Ono was not at the meeting, but the project will incorporate her vision of the Japanese garden at the site becoming a place of contemplation and celebration. She also will help with work on the Phoenix pavilion, a structure destroyed by vandals 70 years ago during World War II.

“She wants to, as she says, ‘Have the sky come down and cool this place,’” said Karr, who is also collaborating with Kulapat Yantrasast, an architect from Why Designs. Yantrasast on Tuesday proudly showed off his ImaginePeace T-shirt, a gift from Ono.

Plans also call for a music court, new restrooms and a number of multipurpose rooms — which received a bit of pushback from local residents concerned about noise.

“It just seems that you shouldn’t build it unless you know how it’s going to play out,” one resident told Heritage Landscapes’ Patricia O’Donnell during the question-and-answer session.

Another plan to reduce traffic on the Cornell Street thoroughfare by reducing its size and adding two bike lanes drew criticism from Hairston, who raised safety concerns. 

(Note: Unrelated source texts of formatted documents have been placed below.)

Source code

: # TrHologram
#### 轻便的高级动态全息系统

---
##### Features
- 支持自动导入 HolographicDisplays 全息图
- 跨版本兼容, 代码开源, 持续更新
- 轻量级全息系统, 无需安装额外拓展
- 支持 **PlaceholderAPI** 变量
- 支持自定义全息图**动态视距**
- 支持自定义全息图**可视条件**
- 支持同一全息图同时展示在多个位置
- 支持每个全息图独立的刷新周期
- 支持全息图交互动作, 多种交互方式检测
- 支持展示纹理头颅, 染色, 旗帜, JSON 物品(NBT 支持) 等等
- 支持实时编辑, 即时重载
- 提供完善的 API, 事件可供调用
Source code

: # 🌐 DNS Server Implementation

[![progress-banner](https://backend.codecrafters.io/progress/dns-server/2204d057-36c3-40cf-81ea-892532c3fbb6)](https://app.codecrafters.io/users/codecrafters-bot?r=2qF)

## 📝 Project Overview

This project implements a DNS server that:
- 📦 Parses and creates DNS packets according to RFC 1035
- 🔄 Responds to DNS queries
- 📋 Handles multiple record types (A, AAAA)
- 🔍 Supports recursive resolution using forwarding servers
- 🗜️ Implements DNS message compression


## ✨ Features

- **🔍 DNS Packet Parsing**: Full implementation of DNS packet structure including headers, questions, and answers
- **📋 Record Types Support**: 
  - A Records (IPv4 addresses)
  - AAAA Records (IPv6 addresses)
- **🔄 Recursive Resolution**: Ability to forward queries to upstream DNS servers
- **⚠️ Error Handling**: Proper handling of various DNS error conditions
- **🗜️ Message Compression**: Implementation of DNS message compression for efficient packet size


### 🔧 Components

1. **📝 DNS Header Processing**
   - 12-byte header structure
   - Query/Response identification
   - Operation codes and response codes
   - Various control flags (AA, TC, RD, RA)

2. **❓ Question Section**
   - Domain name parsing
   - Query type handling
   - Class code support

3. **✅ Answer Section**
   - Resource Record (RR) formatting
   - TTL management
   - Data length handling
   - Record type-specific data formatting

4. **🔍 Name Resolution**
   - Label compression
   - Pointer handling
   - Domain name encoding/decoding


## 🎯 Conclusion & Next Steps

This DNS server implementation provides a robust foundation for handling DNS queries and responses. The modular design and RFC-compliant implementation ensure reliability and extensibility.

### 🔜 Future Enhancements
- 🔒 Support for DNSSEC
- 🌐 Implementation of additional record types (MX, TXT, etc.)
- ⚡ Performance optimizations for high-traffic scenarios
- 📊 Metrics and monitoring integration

The stone bridge stretching over the Jackson Park lagoon that has recently fallen into disrepair also will be restored, along with the neglected basketball courts, which will be moved to another area of the park.

There is no direct tie between the University of Chicago's proposal to locate the Obama library at the park and these plans, said Karr, who said the bulk of the funding for the project — 65 percent — is coming from federal funds.

There will be another meeting at 6 p.m. Tuesday at Montgomery Place, 5550 S. Lake Shore Drive.